BEGIN

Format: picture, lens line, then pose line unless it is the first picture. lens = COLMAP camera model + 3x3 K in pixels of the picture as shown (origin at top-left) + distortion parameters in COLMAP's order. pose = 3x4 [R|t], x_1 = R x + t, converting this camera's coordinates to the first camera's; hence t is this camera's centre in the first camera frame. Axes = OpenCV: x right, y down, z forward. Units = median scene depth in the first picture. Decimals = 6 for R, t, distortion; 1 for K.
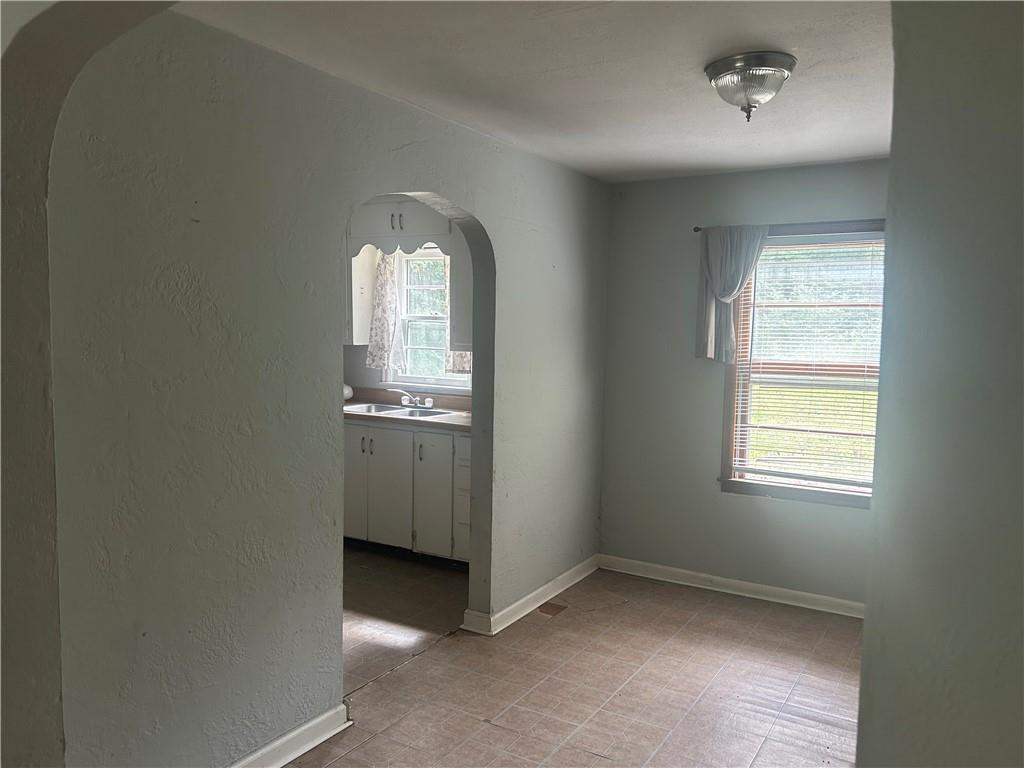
lens RADIAL K [[767.5, 0, 524.0], [0, 767.5, 385.0], [0, 0, 1]] dist [0.066262, -0.072854]
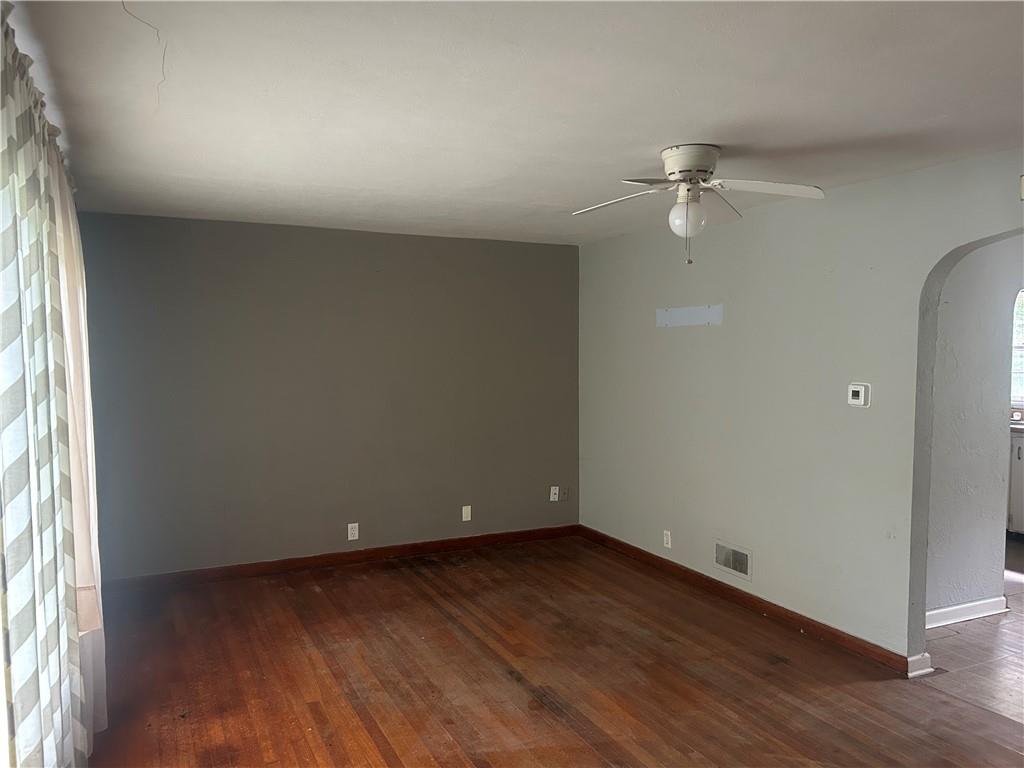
lens RADIAL K [[767.5, 0, 524.0], [0, 767.5, 385.0], [0, 0, 1]] dist [0.066262, -0.072854]
pose [[0.838546, 0.010968, -0.544720, -0.156626], [-0.029174, 0.999267, -0.024790, 0.039506], [0.544048, 0.036680, 0.838252, -0.711400]]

END

» PROBLEM TO SOLVE
Down to the last line, print the material exactly, but not its pictures.

» ANSWER FOR THIS EXERCISE
Format: picture, lens line, then pose line unless it is the first picture. lens = COLMAP camera model + 3x3 K in pixels of the picture as shown (origin at top-left) + distortion parameters in COLMAP's order. pose = 3x4 [R|t], x_1 = R x + t, converting this camera's coordinates to the first camera's; hence t is this camera's centre in the first camera frame. Axes = OpenCV: x right, y down, z forward. Units = median scene depth in the first picture. Decimals = 6 for R, t, distortion; 1 for K.
lens RADIAL K [[767.5, 0, 524.0], [0, 767.5, 385.0], [0, 0, 1]] dist [0.066262, -0.072854]
lens RADIAL K [[767.5, 0, 524.0], [0, 767.5, 385.0], [0, 0, 1]] dist [0.066262, -0.072854]
pose [[0.838546, 0.010968, -0.544720, -0.156626], [-0.029174, 0.999267, -0.024790, 0.039506], [0.544048, 0.036680, 0.838252, -0.711400]]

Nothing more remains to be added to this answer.